The clinical presentation and recognize of NEC are based on well-defined staging criteria [9] [10] [11]. It consists of the severity of systemic, intestinal symptoms and radiographic findings.

Bell Stage I - suspected necrotising enterocolitis (NEC)

  • Systemic: general signs such as fiber, inactivity, apnoea, bradycardia.
  • Gastrointestinal tract (GIT): gastric residuals, positive fecal occult blood test.
  • Abdominal X-ray (AXR): without pathological finding or nonspecific changes.

Stage IB diagnosis is equivalent to IA, with the addition of the bloody stool.

Bell stage II - definite disease

Stage IIA - definite and mild NEC:

  • Systemic: Nonspecific signs.
  • GIT: Abdominal wall tenderness or abdominal distension, absent peristaltic sounds, blood in the stool.
  • AXR: Ileus, focal pneumatosis of intestine.

Stage IIB - definite and moderate NEC:

  • Systemic: Moderate acidosis, thrombocytopenia.
  • GIT: Abdominal wall edema, tenderness, intestinal mass as a palpation symptoms.
  • AXR: Extensive pneumatosis of the intestine, early ascites.
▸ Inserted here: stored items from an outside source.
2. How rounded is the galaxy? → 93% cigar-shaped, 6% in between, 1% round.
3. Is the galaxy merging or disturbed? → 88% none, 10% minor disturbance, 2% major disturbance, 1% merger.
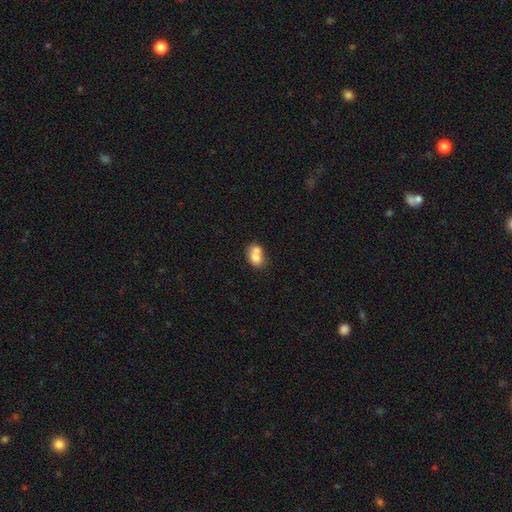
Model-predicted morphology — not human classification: Smooth or featured?
  - smooth: 72% *
  - featured or disk: 19%
  - star or artifact: 9%
How rounded?
  - in between: 60% *
  - round: 39%
  - cigar-shaped: 1%
Merging?
  - merger: 62% *
  - none: 25%
  - minor disturbance: 9%
  - major disturbance: 4%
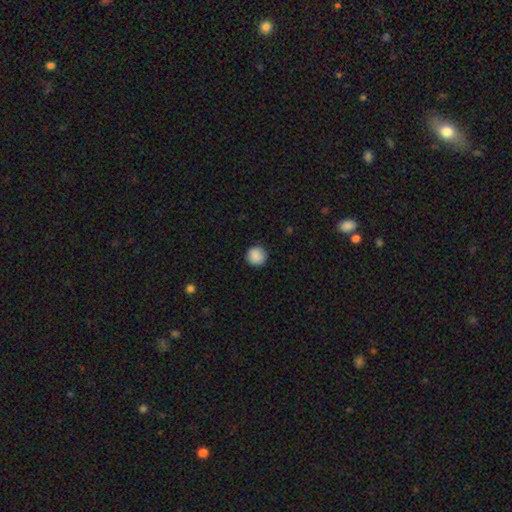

Radiographs note a portal venous gas.

Bell stage III - advanced disease

Stage IIIA - advanced NEC:

Stage IIIB - advanced NEC:

  • Systemic: Drop of vital signs, shock, electrolyte imbalance.
  • GIT and AXR: Signs of perforation.
  • Stage IIIB use for the severely ill newborn with perforated bowel observed on X-rays in addition to the IIIA findings.


Laboratory workup

Despite the blood lab tests have low specificity, blood cultures, blood gas, full blood count (FBC) and biochemical tests should be taken for the support to the diagnosis. Moreover, thrombocytopenia, neutropenia, coagulopathy, acidosis may indicate the severity of NEC.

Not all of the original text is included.